§ **WHAT YOU HAVE TO DO**
In the lines from the one containing "președintele Rotary Club" up to and including the one containing "dedicate comunității. Mandatul său a avut o", replace "colanul" with "însemnul" and give those lines again with nothing else changed.
(INFORMATION SHOWN begins)
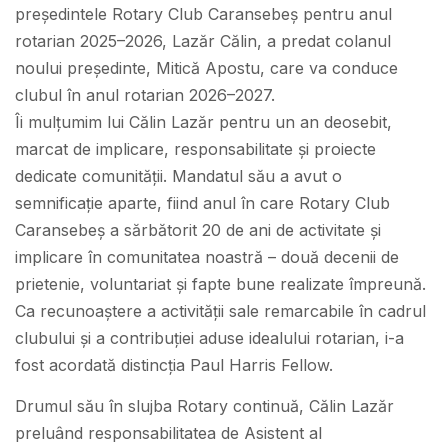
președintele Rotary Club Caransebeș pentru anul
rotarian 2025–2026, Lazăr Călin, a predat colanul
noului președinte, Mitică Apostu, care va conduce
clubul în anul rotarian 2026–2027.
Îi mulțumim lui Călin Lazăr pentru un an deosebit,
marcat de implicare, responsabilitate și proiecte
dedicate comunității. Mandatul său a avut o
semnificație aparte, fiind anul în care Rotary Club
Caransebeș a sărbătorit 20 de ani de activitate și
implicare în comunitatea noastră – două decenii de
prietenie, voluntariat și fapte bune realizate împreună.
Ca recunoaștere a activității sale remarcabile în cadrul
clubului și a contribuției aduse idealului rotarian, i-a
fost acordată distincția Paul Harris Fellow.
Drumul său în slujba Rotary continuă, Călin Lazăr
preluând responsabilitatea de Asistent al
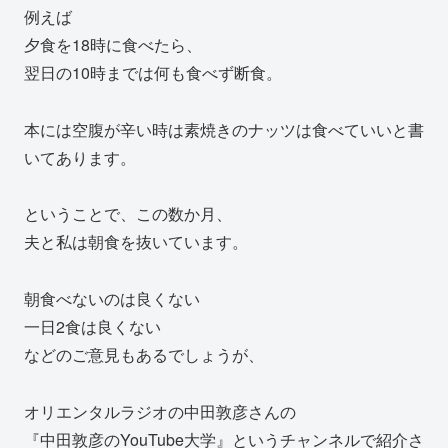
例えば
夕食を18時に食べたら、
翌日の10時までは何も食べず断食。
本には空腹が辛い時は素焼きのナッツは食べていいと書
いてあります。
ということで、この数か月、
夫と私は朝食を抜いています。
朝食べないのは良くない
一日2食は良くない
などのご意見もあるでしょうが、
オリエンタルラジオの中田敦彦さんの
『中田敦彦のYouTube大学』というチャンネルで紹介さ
(INFORMATION SHOWN ends)
(INFORMATION SHOWN begins)
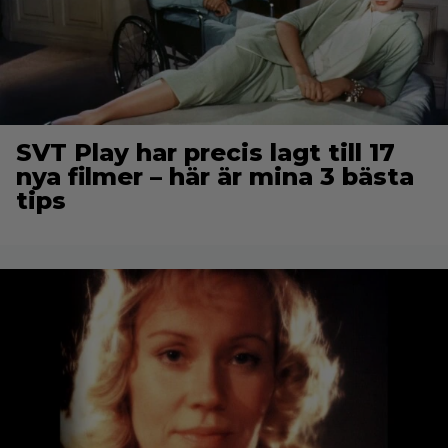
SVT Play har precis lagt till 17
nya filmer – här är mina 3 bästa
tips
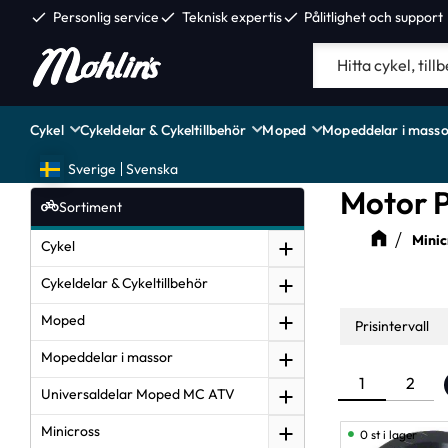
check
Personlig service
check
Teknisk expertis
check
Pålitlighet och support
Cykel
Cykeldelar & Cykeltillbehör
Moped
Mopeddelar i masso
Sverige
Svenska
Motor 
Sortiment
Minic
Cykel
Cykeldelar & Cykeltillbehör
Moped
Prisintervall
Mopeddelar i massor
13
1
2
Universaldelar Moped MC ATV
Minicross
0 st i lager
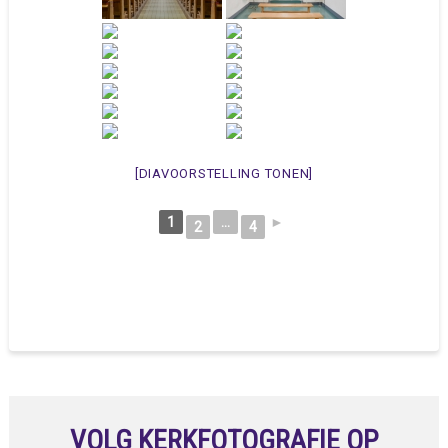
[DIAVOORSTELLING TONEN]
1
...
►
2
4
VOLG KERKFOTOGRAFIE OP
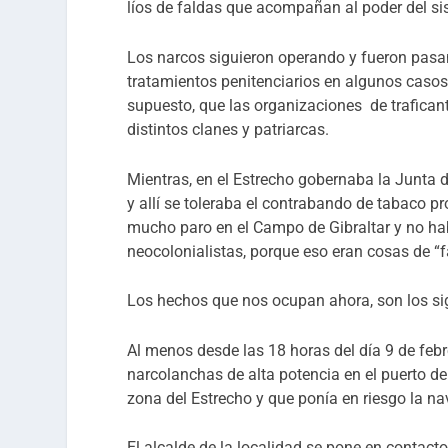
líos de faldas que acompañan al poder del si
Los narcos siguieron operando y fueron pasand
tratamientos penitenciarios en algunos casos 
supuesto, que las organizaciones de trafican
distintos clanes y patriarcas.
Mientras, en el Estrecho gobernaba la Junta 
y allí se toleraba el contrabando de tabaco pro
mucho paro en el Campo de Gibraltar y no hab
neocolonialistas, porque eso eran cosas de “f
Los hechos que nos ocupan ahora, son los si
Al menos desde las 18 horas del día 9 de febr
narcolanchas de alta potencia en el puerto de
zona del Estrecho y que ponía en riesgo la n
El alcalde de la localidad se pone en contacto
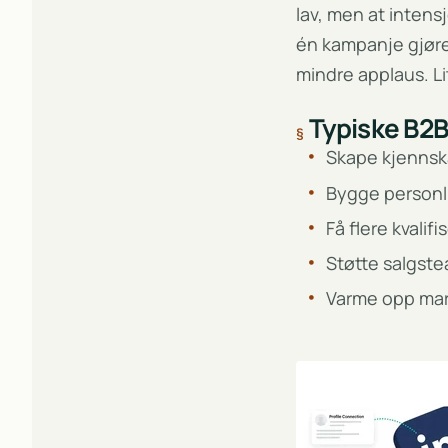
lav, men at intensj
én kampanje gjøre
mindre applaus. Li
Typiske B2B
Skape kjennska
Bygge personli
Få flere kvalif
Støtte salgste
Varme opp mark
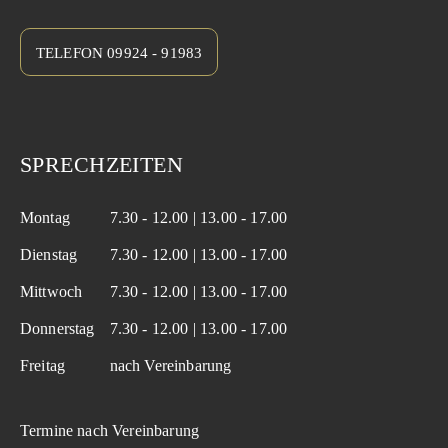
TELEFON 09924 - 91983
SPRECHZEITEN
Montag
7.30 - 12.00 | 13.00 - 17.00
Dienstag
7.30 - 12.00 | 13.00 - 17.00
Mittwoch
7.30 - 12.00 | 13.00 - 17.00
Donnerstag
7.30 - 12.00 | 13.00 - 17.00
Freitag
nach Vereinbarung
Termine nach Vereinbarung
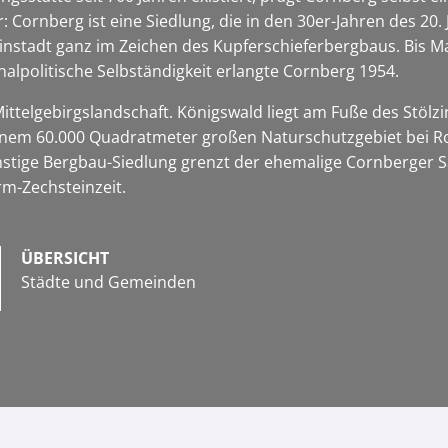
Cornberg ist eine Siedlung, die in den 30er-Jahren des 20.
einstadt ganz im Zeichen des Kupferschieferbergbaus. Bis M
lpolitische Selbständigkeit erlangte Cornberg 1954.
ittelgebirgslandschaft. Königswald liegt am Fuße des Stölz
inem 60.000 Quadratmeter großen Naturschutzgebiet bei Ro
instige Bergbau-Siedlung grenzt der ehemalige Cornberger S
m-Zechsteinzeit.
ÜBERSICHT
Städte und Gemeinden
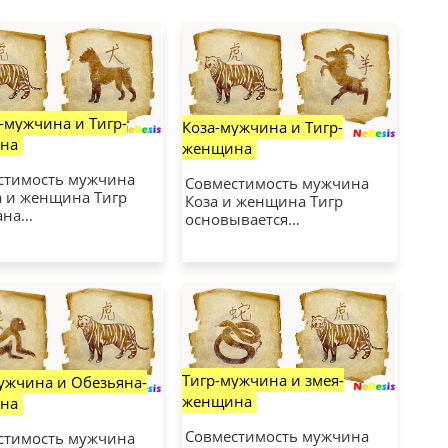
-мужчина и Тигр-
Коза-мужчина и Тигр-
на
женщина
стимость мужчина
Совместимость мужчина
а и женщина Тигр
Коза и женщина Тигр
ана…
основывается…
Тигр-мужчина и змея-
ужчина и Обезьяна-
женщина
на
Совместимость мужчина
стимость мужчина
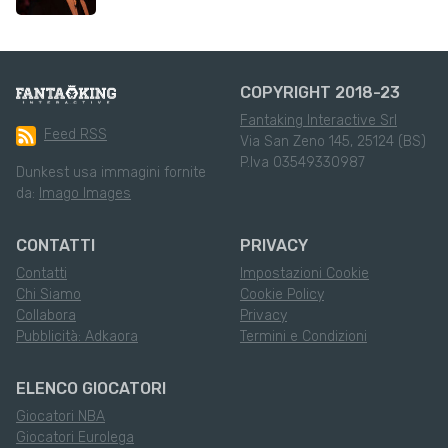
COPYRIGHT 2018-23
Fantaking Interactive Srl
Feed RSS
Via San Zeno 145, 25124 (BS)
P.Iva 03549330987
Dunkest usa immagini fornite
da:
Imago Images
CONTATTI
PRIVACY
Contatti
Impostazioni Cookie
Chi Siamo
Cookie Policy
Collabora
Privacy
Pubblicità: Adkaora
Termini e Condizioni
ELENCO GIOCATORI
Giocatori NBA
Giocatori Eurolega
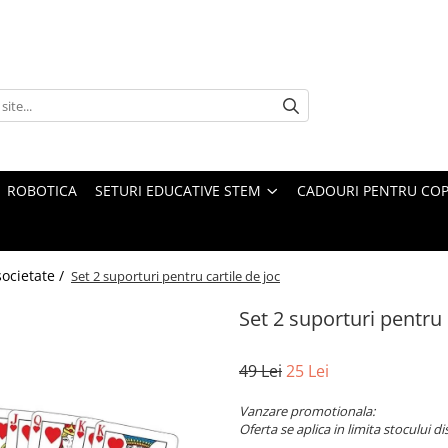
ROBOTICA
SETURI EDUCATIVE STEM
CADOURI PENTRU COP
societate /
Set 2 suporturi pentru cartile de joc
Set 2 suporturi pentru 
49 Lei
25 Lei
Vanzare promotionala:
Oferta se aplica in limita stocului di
(INFORMATION SHOWN ends)
§ **REPLY TO THE TASK**
președintele Rotary Club Caransebeș pentru anul
rotarian 2025–2026, Lazăr Călin, a predat însemnul
noului președinte, Mitică Apostu, care va conduce
clubul în anul rotarian 2026–2027.
Îi mulțumim lui Călin Lazăr pentru un an deosebit,
marcat de implicare, responsabilitate și proiecte
dedicate comunității. Mandatul său a avut o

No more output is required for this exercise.